Recast each line of the material as a JSON list of strings, one string per line, with blank lines left out. Leave the pictures out of the answer.

-------- Record extracts

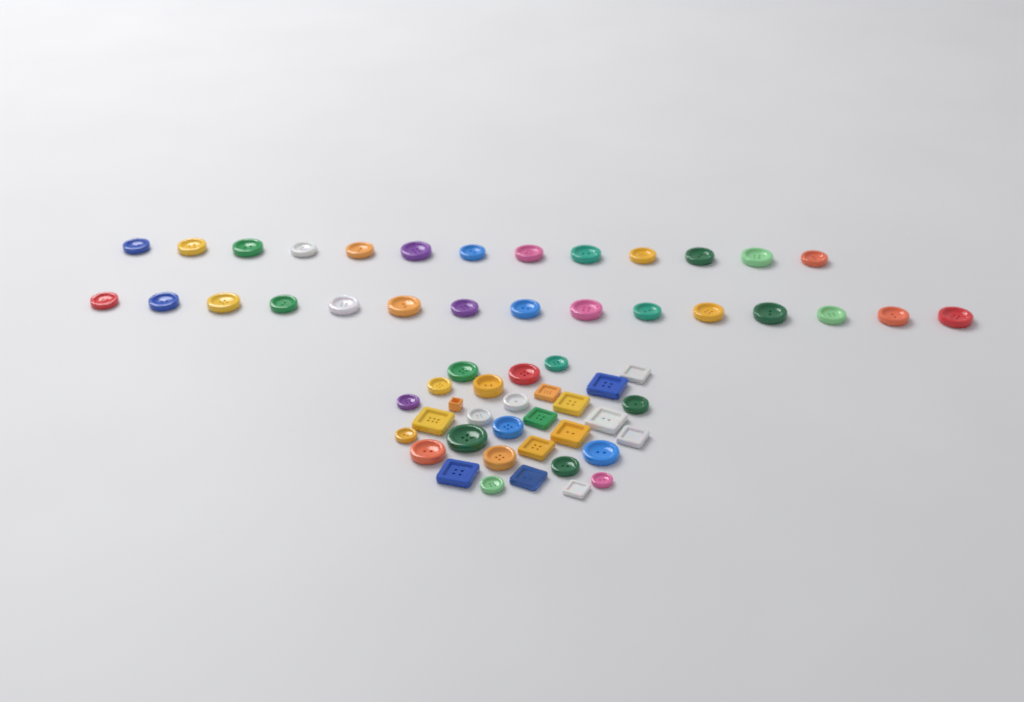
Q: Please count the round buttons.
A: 46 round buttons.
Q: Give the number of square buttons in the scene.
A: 14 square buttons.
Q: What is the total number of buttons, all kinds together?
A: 60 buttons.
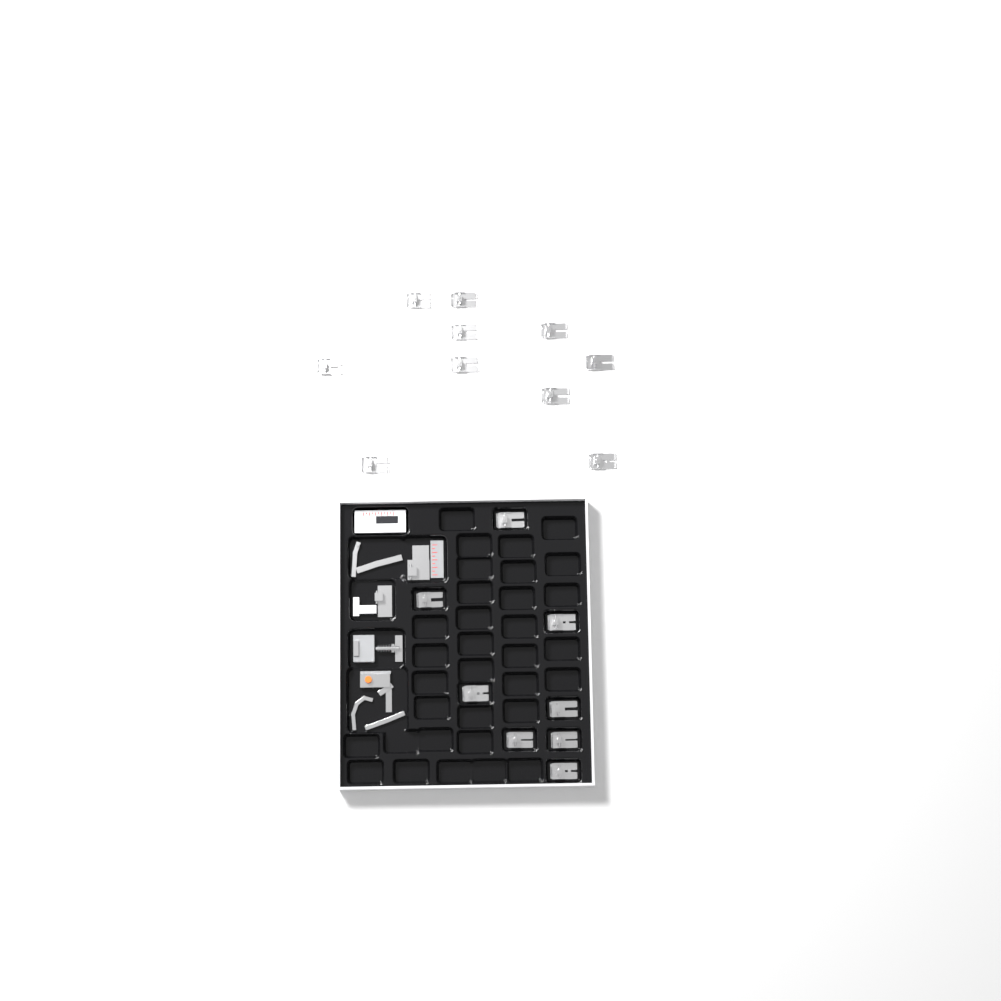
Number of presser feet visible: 18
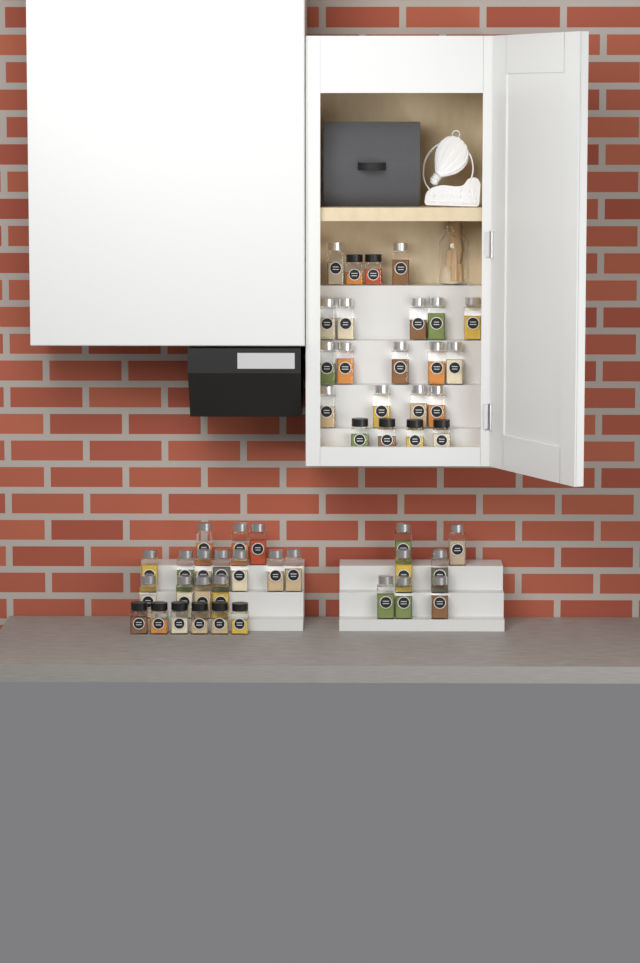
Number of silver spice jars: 37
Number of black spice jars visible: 12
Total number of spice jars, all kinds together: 49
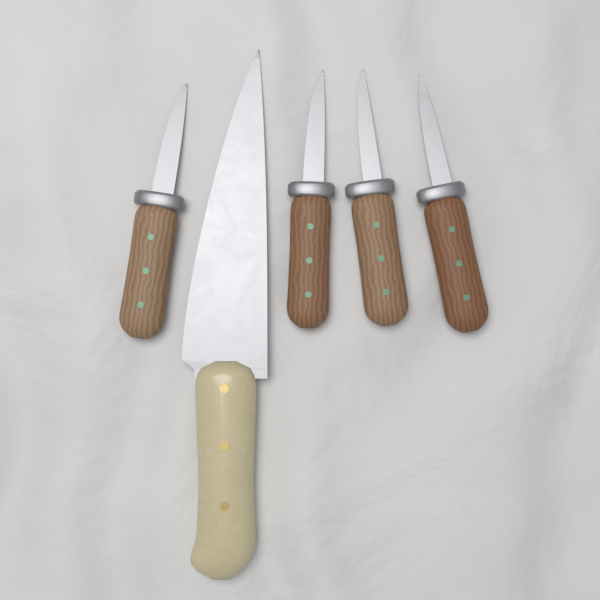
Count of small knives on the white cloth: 4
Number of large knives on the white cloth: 1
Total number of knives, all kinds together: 5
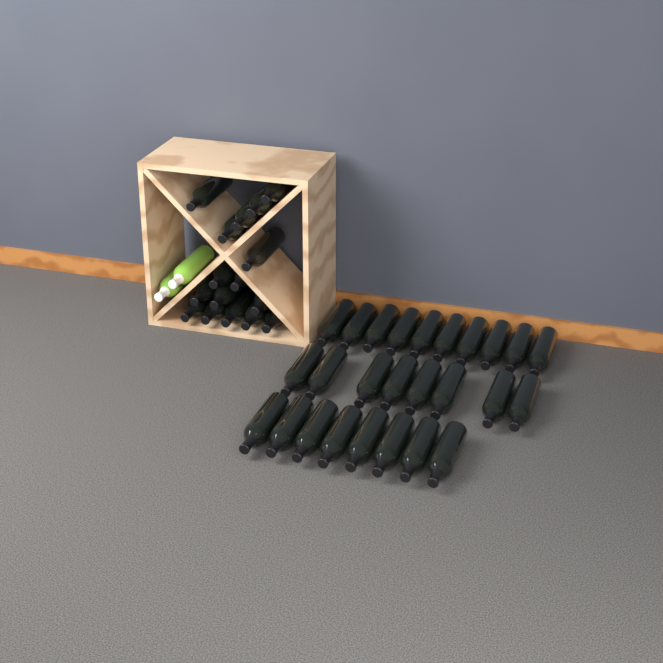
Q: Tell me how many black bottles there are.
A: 42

----------------

Answer below:
[
  "Q: Please count the round buttons.",
  "A: 46 round buttons.",
  "Q: Give the number of square buttons in the scene.",
  "A: 14 square buttons.",
  "Q: What is the total number of buttons, all kinds together?",
  "A: 60 buttons.",
  "Number of presser feet visible: 18",
  "Number of silver spice jars: 37",
  "Number of black spice jars visible: 12",
  "Total number of spice jars, all kinds together: 49",
  "Count of small knives on the white cloth: 4",
  "Number of large knives on the white cloth: 1",
  "Total number of knives, all kinds together: 5",
  "Q: Tell me how many black bottles there are.",
  "A: 42"
]